● **ACTIVITY**
Every record below must be returned exactly as it was received.
↓↓↓
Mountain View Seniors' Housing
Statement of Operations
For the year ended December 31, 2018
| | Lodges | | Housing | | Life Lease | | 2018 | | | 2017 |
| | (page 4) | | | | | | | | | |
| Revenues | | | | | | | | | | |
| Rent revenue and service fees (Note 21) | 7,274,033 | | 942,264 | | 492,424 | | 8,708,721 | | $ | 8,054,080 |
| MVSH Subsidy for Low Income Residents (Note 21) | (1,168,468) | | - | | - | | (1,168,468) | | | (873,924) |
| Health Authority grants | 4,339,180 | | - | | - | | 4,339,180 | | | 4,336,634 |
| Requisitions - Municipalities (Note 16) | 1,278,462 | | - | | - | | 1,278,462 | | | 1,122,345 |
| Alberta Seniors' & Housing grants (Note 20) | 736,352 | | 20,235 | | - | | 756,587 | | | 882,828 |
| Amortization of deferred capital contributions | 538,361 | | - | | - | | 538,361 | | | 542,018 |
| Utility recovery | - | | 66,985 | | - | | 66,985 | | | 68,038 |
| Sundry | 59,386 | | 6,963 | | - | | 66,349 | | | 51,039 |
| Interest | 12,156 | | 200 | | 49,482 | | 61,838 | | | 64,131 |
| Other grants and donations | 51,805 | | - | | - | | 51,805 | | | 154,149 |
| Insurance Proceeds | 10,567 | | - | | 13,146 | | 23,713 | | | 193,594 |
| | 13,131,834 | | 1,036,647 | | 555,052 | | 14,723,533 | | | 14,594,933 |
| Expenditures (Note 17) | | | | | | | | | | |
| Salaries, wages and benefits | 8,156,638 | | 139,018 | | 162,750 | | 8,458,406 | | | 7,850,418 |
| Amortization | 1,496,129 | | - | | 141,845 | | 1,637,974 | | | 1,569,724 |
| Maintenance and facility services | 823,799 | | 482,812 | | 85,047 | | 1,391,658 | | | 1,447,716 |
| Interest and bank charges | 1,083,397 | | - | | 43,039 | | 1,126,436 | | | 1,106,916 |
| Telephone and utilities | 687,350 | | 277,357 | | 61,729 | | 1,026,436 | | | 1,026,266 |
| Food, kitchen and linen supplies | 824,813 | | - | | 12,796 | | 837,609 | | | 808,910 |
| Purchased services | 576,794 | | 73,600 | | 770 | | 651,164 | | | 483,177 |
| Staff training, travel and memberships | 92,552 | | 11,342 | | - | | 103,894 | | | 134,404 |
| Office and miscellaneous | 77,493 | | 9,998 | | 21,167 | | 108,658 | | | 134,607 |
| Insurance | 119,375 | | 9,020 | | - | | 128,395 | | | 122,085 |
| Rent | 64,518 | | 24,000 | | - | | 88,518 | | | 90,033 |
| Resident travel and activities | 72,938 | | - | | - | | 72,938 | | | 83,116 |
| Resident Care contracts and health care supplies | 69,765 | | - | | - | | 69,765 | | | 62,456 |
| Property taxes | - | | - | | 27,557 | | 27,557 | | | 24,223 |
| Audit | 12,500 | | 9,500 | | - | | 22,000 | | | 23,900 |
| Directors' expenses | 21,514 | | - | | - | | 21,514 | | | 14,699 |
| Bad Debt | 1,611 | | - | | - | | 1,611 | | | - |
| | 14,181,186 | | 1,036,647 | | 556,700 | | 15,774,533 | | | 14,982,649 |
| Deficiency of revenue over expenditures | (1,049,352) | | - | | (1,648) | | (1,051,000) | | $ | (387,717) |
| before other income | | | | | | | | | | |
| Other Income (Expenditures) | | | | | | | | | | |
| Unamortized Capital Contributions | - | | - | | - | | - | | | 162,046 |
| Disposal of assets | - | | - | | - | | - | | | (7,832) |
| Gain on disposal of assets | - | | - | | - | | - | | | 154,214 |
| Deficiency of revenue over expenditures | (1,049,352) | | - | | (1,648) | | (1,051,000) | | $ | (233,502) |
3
↑↑↑
● **PROBLEM SOLUTION**
Mountain View Seniors' Housing
Statement of Operations
For the year ended December 31, 2018
| | Lodges | | Housing | | Life Lease | | 2018 | | | 2017 |
| | (page 4) | | | | | | | | | |
| Revenues | | | | | | | | | | |
| Rent revenue and service fees (Note 21) | 7,274,033 | | 942,264 | | 492,424 | | 8,708,721 | | $ | 8,054,080 |
| MVSH Subsidy for Low Income Residents (Note 21) | (1,168,468) | | - | | - | | (1,168,468) | | | (873,924) |
| Health Authority grants | 4,339,180 | | - | | - | | 4,339,180 | | | 4,336,634 |
| Requisitions - Municipalities (Note 16) | 1,278,462 | | - | | - | | 1,278,462 | | | 1,122,345 |
| Alberta Seniors' & Housing grants (Note 20) | 736,352 | | 20,235 | | - | | 756,587 | | | 882,828 |
| Amortization of deferred capital contributions | 538,361 | | - | | - | | 538,361 | | | 542,018 |
| Utility recovery | - | | 66,985 | | - | | 66,985 | | | 68,038 |
| Sundry | 59,386 | | 6,963 | | - | | 66,349 | | | 51,039 |
| Interest | 12,156 | | 200 | | 49,482 | | 61,838 | | | 64,131 |
| Other grants and donations | 51,805 | | - | | - | | 51,805 | | | 154,149 |
| Insurance Proceeds | 10,567 | | - | | 13,146 | | 23,713 | | | 193,594 |
| | 13,131,834 | | 1,036,647 | | 555,052 | | 14,723,533 | | | 14,594,933 |
| Expenditures (Note 17) | | | | | | | | | | |
| Salaries, wages and benefits | 8,156,638 | | 139,018 | | 162,750 | | 8,458,406 | | | 7,850,418 |
| Amortization | 1,496,129 | | - | | 141,845 | | 1,637,974 | | | 1,569,724 |
| Maintenance and facility services | 823,799 | | 482,812 | | 85,047 | | 1,391,658 | | | 1,447,716 |
| Interest and bank charges | 1,083,397 | | - | | 43,039 | | 1,126,436 | | | 1,106,916 |
| Telephone and utilities | 687,350 | | 277,357 | | 61,729 | | 1,026,436 | | | 1,026,266 |
| Food, kitchen and linen supplies | 824,813 | | - | | 12,796 | | 837,609 | | | 808,910 |
| Purchased services | 576,794 | | 73,600 | | 770 | | 651,164 | | | 483,177 |
| Staff training, travel and memberships | 92,552 | | 11,342 | | - | | 103,894 | | | 134,404 |
| Office and miscellaneous | 77,493 | | 9,998 | | 21,167 | | 108,658 | | | 134,607 |
| Insurance | 119,375 | | 9,020 | | - | | 128,395 | | | 122,085 |
| Rent | 64,518 | | 24,000 | | - | | 88,518 | | | 90,033 |
| Resident travel and activities | 72,938 | | - | | - | | 72,938 | | | 83,116 |
| Resident Care contracts and health care supplies | 69,765 | | - | | - | | 69,765 | | | 62,456 |
| Property taxes | - | | - | | 27,557 | | 27,557 | | | 24,223 |
| Audit | 12,500 | | 9,500 | | - | | 22,000 | | | 23,900 |
| Directors' expenses | 21,514 | | - | | - | | 21,514 | | | 14,699 |
| Bad Debt | 1,611 | | - | | - | | 1,611 | | | - |
| | 14,181,186 | | 1,036,647 | | 556,700 | | 15,774,533 | | | 14,982,649 |
| Deficiency of revenue over expenditures | (1,049,352) | | - | | (1,648) | | (1,051,000) | | $ | (387,717) |
| before other income | | | | | | | | | | |
| Other Income (Expenditures) | | | | | | | | | | |
| Unamortized Capital Contributions | - | | - | | - | | - | | | 162,046 |
| Disposal of assets | - | | - | | - | | - | | | (7,832) |
| Gain on disposal of assets | - | | - | | - | | - | | | 154,214 |
| Deficiency of revenue over expenditures | (1,049,352) | | - | | (1,648) | | (1,051,000) | | $ | (233,502) |
3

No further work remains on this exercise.